Study questions:
**1)** In the pull request text on mutable plasma objects, what must the writer specify when writing to a channel?
**2)** Extend the pull request text on mutable plasma objects, picking up right after its last sentence.

#### Supplied text

[core] Support mutable plasma objects #41515

stephanie-wang · 2023-11-30T01:16:03Z

Why are these changes needed?

This is a first pass on introducing an experimental "channel" concept that can be used for direct worker-worker communication, bypassing the usual Ray Core components like the driver and raylet.

Channels are implemented as mutable plasma objects. The object can be written multiple times by a client. The writer must specify the number of reads that can be made before the written object value is no longer valid. Reads block until the specified version or a later one is available. Writes block until all readers are available. Synchronization between a single writer and multiple readers is performed through a new header for plasma objects that is stored in shared memory.

API:

channel: Channel = ray.experimental.channel.Channel(buf_size): Client uses the normal ray.put path to create a mutable plasma object. Once created and sealed for the first time, the plasma store synchronously reads and releases the object. At this point, the object may be written by the original client and read by others.

########
#### Given information

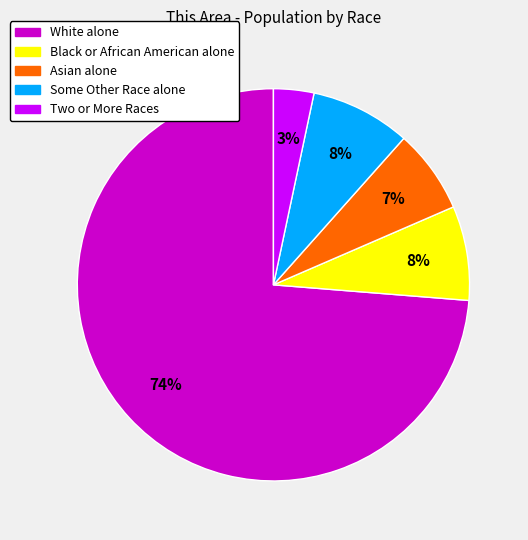

What is the smallest slice in the pie chart?

Two or More Races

########

Answer list:
**1)** The writer must specify how many reads can be made before the written object value is no longer valid.

**2)**
channel.write(val): Use the handle returned by the above to send a value through the channel. The caller waits until all readers of the previous version have released the object, then writes a new version.
val = channel.begin_read(): Blocks until a value is available. Equivalent to ray.get. This is the beginning of the client's read.
channel.end_read(): End the client's read, marking the channel as available to write again.

Related issue number

Checks

I've signed off every commit(by using the -s flag, i.e., git commit -s) in this PR.
I've run scripts/format.sh to lint the changes in this PR.
I've included any doc changes needed for https://docs.ray.io/en/master/.
- I've added any new APIs to the API Reference. For example, if I added a
  method in Tune, I've added it in doc/source/tune/api/ under the
  corresponding .rst file.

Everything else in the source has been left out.